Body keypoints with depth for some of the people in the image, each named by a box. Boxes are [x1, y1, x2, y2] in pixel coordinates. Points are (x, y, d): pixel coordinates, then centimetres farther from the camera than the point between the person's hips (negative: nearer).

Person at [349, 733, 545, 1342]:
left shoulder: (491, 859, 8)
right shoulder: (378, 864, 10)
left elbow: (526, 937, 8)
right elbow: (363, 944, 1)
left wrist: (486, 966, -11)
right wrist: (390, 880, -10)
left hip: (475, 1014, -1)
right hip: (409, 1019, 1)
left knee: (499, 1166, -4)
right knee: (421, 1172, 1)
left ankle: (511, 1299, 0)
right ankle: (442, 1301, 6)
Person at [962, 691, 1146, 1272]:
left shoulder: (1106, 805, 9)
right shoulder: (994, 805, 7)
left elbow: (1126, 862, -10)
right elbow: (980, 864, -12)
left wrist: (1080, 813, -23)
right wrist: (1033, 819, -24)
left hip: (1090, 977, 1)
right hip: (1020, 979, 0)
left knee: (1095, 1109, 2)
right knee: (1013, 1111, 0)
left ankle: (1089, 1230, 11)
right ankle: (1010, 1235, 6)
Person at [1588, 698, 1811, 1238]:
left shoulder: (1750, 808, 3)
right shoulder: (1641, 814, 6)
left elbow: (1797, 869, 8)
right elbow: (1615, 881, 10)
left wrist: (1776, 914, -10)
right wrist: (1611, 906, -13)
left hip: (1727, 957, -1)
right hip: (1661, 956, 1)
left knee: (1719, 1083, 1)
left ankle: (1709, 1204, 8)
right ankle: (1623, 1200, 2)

•••

Could you rewrite all of the data above with every "wrist" changed to "hand" and nothing else altered?

Solution to the problem:
Body keypoints with depth for some of the people in the image, each named by a box. Boxes are [x1, y1, x2, y2] in pixel coordinates. Points are (x, y, d): pixel coordinates, then centimetres farther from the camera than the point between the person's hips (negative: nearer).

Person at [349, 733, 545, 1342]:
left shoulder: (491, 859, 8)
right shoulder: (378, 864, 10)
left elbow: (526, 937, 8)
right elbow: (363, 944, 1)
left hand: (486, 966, -11)
right hand: (390, 880, -10)
left hip: (475, 1014, -1)
right hip: (409, 1019, 1)
left knee: (499, 1166, -4)
right knee: (421, 1172, 1)
left ankle: (511, 1299, 0)
right ankle: (442, 1301, 6)
Person at [962, 691, 1146, 1272]:
left shoulder: (1106, 805, 9)
right shoulder: (994, 805, 7)
left elbow: (1126, 862, -10)
right elbow: (980, 864, -12)
left hand: (1080, 813, -23)
right hand: (1033, 819, -24)
left hip: (1090, 977, 1)
right hip: (1020, 979, 0)
left knee: (1095, 1109, 2)
right knee: (1013, 1111, 0)
left ankle: (1089, 1230, 11)
right ankle: (1010, 1235, 6)
Person at [1588, 698, 1811, 1238]:
left shoulder: (1750, 808, 3)
right shoulder: (1641, 814, 6)
left elbow: (1797, 869, 8)
right elbow: (1615, 881, 10)
left hand: (1776, 914, -10)
right hand: (1611, 906, -13)
left hip: (1727, 957, -1)
right hip: (1661, 956, 1)
left knee: (1719, 1083, 1)
left ankle: (1709, 1204, 8)
right ankle: (1623, 1200, 2)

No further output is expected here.